November 2017, I attended a TSP workshop that had an additional workshop on making custom knives.
Patrick Roehrman of MTKnives (owner & master craftsman) mentored 8 attendees.
I’m not a huge fan of neckknives, but I’m a fan of learning from a master craftsman. The workshop was an additional $400. The workshop provided time, talent & materials so when we finished we have a high-end custom knife that sells for $500(if you can even get one, there is a very long wait to buy a knife built by Patrick), plus we get the know-how of someone that has made thousands of knives and spent thousands of dollars/hours learning their craft. The what-not-to-do, is priceless.
Many times Patrick would come to the rescue and “fix” our newbie “signatures” (our mess-ups).
There were many times when it was comforted having the master looking over and helping out when irreversible damage is about to happen. Learning from mistakes is good, but learning from a completely wrecked knife-build is expensive….and frustrating.
The most expensive training is the training you don’t have…and you fail.
To me if you/we have to use a blade for self-defense, that is a very very bad day. Much better to use a handgun for an unexpected attack. Knives are a support-tool for the mission. A neck-knife IMO is for EDC cutting and repair and possible improvised tool for other tasks. My EDC includes a Husky razor blade, SpyderCo endura wave, protac light & sog multi-tool (which also has a blade..that I never use). I abuse the husky razor blade on amazon boxes and almost all my cutting. If I need a longer blade (ex cutting food), I use the spyderco….and now I have the option to use THE KNIFE I MADE!
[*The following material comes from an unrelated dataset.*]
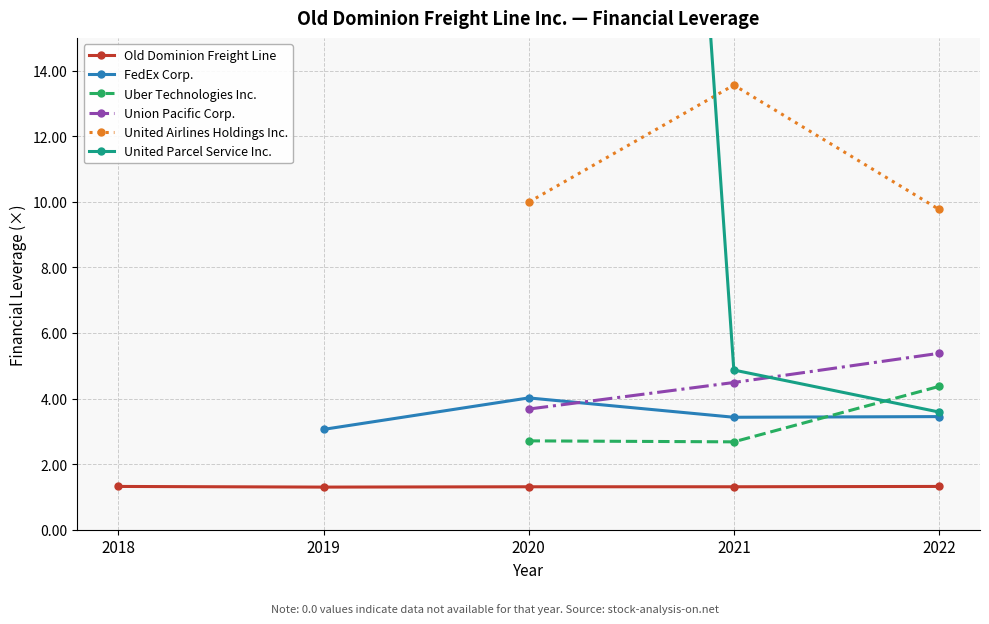

What is the spread (max minus min) of values at 2020?

93.7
Using commercial knives is fine, but at a certain point in life, its worth it to have a blade made by a craftsman…not a robot. Patrick’s knife is much much sharper than a brand new razor blade! The people I’ve shown the knife Patrick helped me build, say they have never seen a knife that sharp! Yep, Beyond Razor Sharp!
As you can see from the photos, we had a lot of success and I’m very pleased with the outcome.
PLEASE support Patrick, we want him making knives for life! He is a good/solid guy and has a large family. I think I’ve purchased everything he has for sale online. DOLLAR VOTES FOR GOOD PEOPLE!
I suggest you buy his starter knife(The Genesis II), I know you’ll love it! I hope someday you can upgrade to the knife I built.
Trying to determine where you want the grains to show-up on the handle takes the experts eye. Doing woodwork, the eye really loves to see the curves of the grains, so set-up is critical IMO.
Here is the photo after a bandsaw, we cut to the OUTSIDE of the marking. So we can grind/sand down to be flush with the steel.
First night, we worked hard to get it ready for the epoxy. Using a q-tip to clean along the edge. We also sanded to perfection the part we wouldn’t be able to sand w/o marring the blade (think front of handle area).